Parce qu'il y eut la déportation à Auschwitz, le tatouage d'un numéro sur son bras - elle dit merci parce qu'elle sut qu'elle n'allait pas être tuée tout de suite - et "après", une longue survivance, à Bruxelles, aux côtés de Yurek son mari, qui aux premiers jours de l'"après" lui avait tendu une couverture et une épaule sur laquelle s'appuyer. "Après", Maryla Michalowski-Dyamant, comme tant d'autres survivants se pose souvent la question sans réponse et d'autant plus lanscinante du pourquoi elle a survécu elle et pas les autres, sa famille, ses amis, ses compagnes et compagnons de camps, et en guise de réponse peut-être, elle devient une infatigable narratrice de sa déportation à Auschwitz dans beaucoup d'écoles, pour que cela ne se reproduise plus jamais ni nulle part dans le monde et dire que le négationnisme et le révisionnisme, c'est vraiment une saloperie après l'autre, celle de l'extermination des Juifs et aussi des Tziganes par les nazis durant la Deuxième Guerre Mondiale.

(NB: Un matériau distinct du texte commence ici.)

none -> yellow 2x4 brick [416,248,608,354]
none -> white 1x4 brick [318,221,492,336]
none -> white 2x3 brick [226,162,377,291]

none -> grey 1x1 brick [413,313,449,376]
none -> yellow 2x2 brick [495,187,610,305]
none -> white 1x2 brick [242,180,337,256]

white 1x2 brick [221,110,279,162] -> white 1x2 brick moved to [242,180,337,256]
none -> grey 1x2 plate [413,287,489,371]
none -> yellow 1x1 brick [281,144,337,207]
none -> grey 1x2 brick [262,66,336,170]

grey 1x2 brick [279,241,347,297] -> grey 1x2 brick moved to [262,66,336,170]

Un jour où, dans une de ces écoles, elle raconte combien elle avait souffert de privations et que les tout petits vont lui chercher qui un bout de pain, qui une pomme de leur casse-croûte pour qu'elle puisse se rassasier à sa faim, elle comprend que quelque chose qu'elle ne pouvait exprimer autrement qu'à travers des mots, les mots de son vécu à elle, a pris la forme d'une image peut-être plus compréhensible pour les autres. Parce que l'horreur est difficle à comprendre pour qui est jeune, soixante ans plus tard, et qui vit aimé et entouré par ses parents à Bruxelles ou ailleurs qui n'est pas la Pologne de 1939, dont la ville natale n'est pas Bendzin, l'enfermement celui du ghetto, l'anti-chambre de la mort le camp de concentration d'Auschwitz, la marche de la mort celle de Ravensbrück et la vie à Bruxelles ou ailleurs "après", avec Yurek, à vivre la survivance.

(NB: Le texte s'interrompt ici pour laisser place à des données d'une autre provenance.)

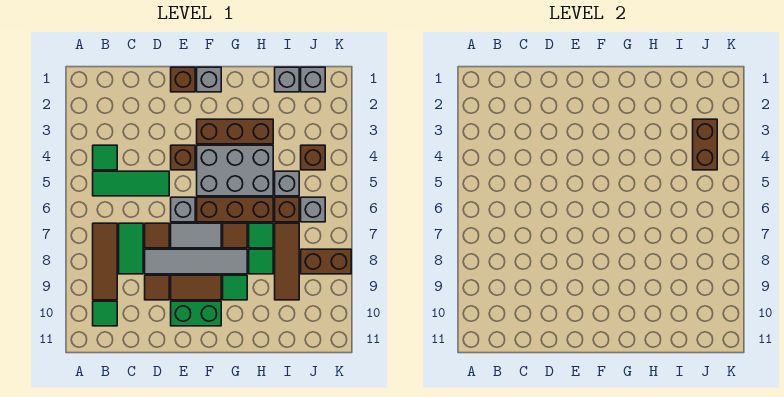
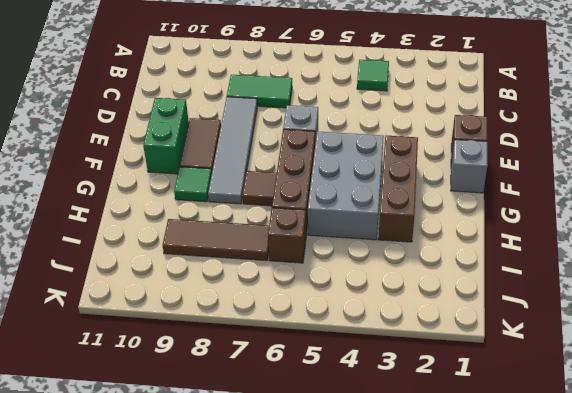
none -> green 1x3 tile [93,171,169,196]
none -> brown 1x3 tile [93,223,117,300]
none -> green 1x1 tile [93,301,117,326]
none -> brown 1x1 tile [145,223,169,248]

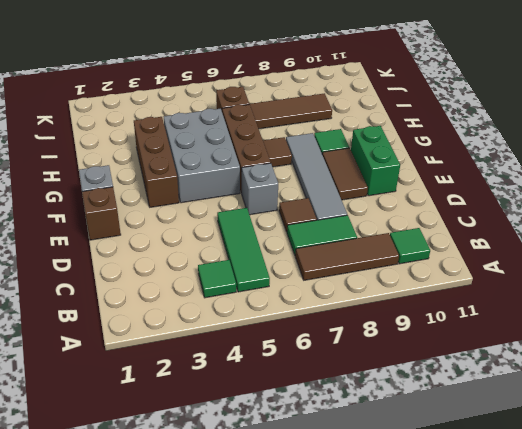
none -> brown 1x1 tile [145,275,169,300]
none -> brown 1x1 brick [171,145,195,170]
none -> grey 1x2 tile [171,223,221,248]
none -> green 1x1 tile [249,223,273,248]

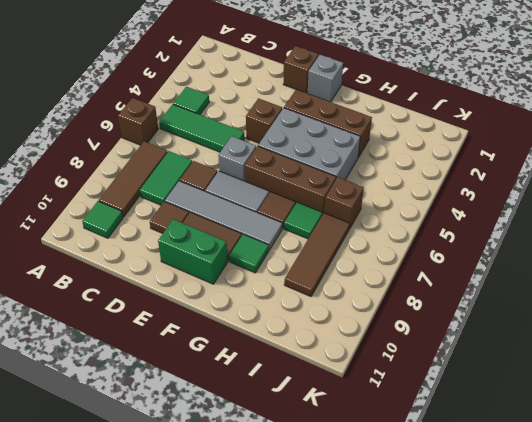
brown 1x1 brick [118,98,158,145] -> brown 1x1 brick moved to [301,145,325,170]
none -> green 1x1 tile [249,249,273,274]
none -> grey 1x1 brick [275,67,299,92]
none -> grey 1x1 brick [275,171,299,196]
none -> grey 1x1 brick [301,67,325,92]

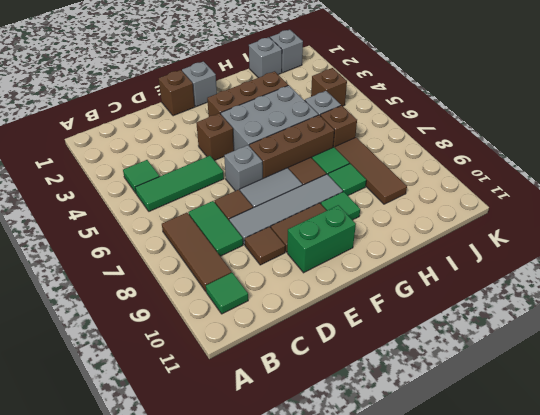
none -> grey 1x1 brick [301,197,325,222]
none -> brown 1x2 brick [301,249,351,274]
none -> brown 1x2 brick [693,119,717,170]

Il est vrai que ce Mémorial des Morts sans Tombeau, qui met en noir sur blanc la pédagogie par le récit de l'horreur de Maryla Michalowski-Dyamant, n'est pas a priori un livre facile à lire. Pour les adultes d'abord, pour lesquels les documentaires régulièrement diffusés à la télévision, les témoignages d'autres survivants - de ceux qui acceptent, de ceux qui peuvent en parler -, les Shoah, les Nuit et Brouillard, les films à demi-fictifs ou carrément romancés "mais basés sur des personnages ayant existé", finissent par former un tissu d'images amalgamé à l'horreur banalisée au quotidien dans la masse d'informations d'aujourd'hui et qui submerge. La jeunesse ensuite aura sans doute du mal à assimiler la mouvance géographique de la Pologne d'alors et telle qu'elle s'était constituée au cours de siècles de glissements des frontière et d'identités nationales incertaines qui attisèrent des patriotismes mous que le nazisme n'eut pas beaucoup de mal à enrôler.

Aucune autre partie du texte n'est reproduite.